- TESTO DA LEGGERE
- - - - -

Wall Street riduce le perdite, Piazza Affari in ribasso, sale lo spread
Il Treasury decennale sale di 8 punti base al 4,01%. L'oro guadagna il 2%, grazie alla sua caratteristica di bene rifugio. ll WTI balza del 6,7% a 71,56 dollari al barile

La borsa degli Stati Uniti ha ridotto le perdite mentre in Europa le piazze azionarie di riferimento restano in pesante ribasso.
Indice S&P 500 -0,5%, Nasdaq -0,2%.
Il Vix, l'indice della volatilità, detto anche, della paura, è in rialzo dell'otto per cento a 21,5 punti, dai picchi di inizio seduta, intorno a 25 punti.
Il presidente degli Stati Uniti Donald Trump ha detto a CNN che altri attacchi sono in arrivo: “Non abbiamo ancora iniziato a colpirli duramente, le grandi onde non si sono ancora abbattute. Quella grande sta per arrivare”.
Il conflitto è in questo momento esteso in tutto il Medio Oriente, diverse esplosioni si sono verificate in Israele, Arabia Saudita, Qatar ed Emirati Arabi Uniti.
Sono stati intercettati anche alcuni missili iraniani lanciati in risposta agli attacchi. Israele è stata attaccata dai combattenti di Hezbollah, alleati di Teheran, nel sud del Libano.
Europa
Indice Stoxx 600 -1,5%. 19 settori su venti sono in ribasso. Sale del 2% il sottoindice Stoxx Energy. In calo del 4,3% l'automotive.
Ftse di Milano -2%. Stellantis -6%, peggior blue chip. Brunello Cucinelli -4,5%, Unipol -4,4%. In rialzo Eni, +3,5%. Leonardo +3%.
Petrolio e gas
ll WTI balza del 6% a 71 dollari al barile. Si tratta del maggior rialzo degli ultimi 4 anni. La guerra ha portato alla chiusura dello Stretto di Hormuz, un’arteria vitale al largo delle coste iraniane attraverso cui transita circa un quinto del petrolio mondiale.

- - - - -

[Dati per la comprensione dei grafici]
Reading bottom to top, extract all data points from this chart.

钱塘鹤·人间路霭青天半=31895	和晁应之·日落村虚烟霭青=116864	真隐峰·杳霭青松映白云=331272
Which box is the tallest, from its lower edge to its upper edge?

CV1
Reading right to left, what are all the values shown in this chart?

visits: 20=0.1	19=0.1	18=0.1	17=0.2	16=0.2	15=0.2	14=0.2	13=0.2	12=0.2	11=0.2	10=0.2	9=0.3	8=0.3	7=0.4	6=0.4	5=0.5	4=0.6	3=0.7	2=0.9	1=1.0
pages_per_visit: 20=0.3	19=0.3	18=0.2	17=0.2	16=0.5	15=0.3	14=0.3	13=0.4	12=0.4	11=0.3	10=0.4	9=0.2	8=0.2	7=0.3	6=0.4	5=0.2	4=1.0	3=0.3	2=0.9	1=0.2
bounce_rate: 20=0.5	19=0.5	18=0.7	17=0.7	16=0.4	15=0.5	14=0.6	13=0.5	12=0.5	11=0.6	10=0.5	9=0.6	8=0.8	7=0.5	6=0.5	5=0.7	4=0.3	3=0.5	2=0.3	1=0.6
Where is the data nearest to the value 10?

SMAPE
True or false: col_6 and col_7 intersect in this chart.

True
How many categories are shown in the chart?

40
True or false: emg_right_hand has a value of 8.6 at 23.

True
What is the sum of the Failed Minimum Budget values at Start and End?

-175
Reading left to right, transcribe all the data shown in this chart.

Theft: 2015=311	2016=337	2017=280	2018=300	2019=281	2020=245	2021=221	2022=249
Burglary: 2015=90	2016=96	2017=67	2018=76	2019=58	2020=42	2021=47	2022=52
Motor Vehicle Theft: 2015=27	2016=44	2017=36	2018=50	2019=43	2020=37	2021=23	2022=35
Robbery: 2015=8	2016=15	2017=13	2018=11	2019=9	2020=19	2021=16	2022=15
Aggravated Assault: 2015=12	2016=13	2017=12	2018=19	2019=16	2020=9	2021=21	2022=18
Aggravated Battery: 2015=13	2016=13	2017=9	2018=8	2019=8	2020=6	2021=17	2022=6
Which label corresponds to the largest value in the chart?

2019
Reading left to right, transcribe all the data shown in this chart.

- - - - -

- COMPITI RICHIESTI
1 – Secondo l'articolo sui mercati, quale quota del petrolio mondiale transita attraverso lo Stretto di Hormuz?
2 – Riprenda l'articolo sui mercati dal punto in cui si interrompe e ne prosegua la stesura.

- RISPOSTE NUMERATE
1 – Circa un quinto.

2 –
Saudi Aramco ha sospeso le operazioni nella più grande raffineria dell’Arabia Saudita dopo un attacco con droni nell’area, secondo fonti a conoscenza dei fatti. Mentre QatarEnergy ha interrotto la produzione di gas naturale liquefatto dopo attacchi al complesso di Ras Laffan. Domenica l’OPEC+ ha concordato di riprendere l’aumento della produzione il mese prossimo per contrastare un’altra impennata dei prezzi del petrolio.
In Europa, il gas naturale sale del +50%, il maggiore aumento dall’agosto 2023.
Il Qatar è il secondo fornitore mondiale di gas naturale liquido (dopo gli Stati Uniti). L’Italia, insieme a Belgio e Polonia, è tra i paesi più esposti agli acquisti di gas naturale liquido dal Qatar, in virtù di contratti di fornitura di lungo termine. Nel 2024 il Qatar ha rappresentato il 45% delle importazioni totali di gas naturale liquido italiane.
Macrovariabili
Oro +0,2% a 5.290 dollari l’oncia, dal +0,2% di oggi. Argento in calo del 6%.
Treasury - I rendimenti dei sono aumentati lungo tutta la curva. Il decennale sale di 10 punti base al 4,05%. Il rally del petrolio alimenta i timori che un’accelerazione dell’inflazione possa pesare sull’economia globale. E gli investitori temono che i prezzi energetici più elevati possano rendere la Federal Reserve meno incline a tagliare i tassi di interesse.
In Europa, si azzerano le aspettative di un taglio tassi. Bund a 2,70% di tasso di rendimento, +7 punti base. BTP a 3,53%. Si allarga la spread, a 64 punti base.
Euro -1,1% a 1,167 dollari.
Bitcoin +6% a 69.700 dollari.
Titoli sotto la lente
Difesa. Il comparto sale nel contesto della guerra tra Usa e Iran. Le azioni di Lockheed Martin guadagnano il 6%, mentre Northrop Grumman sale del 5%. Il produttore di droni AeroVironment balza di oltre il 10%.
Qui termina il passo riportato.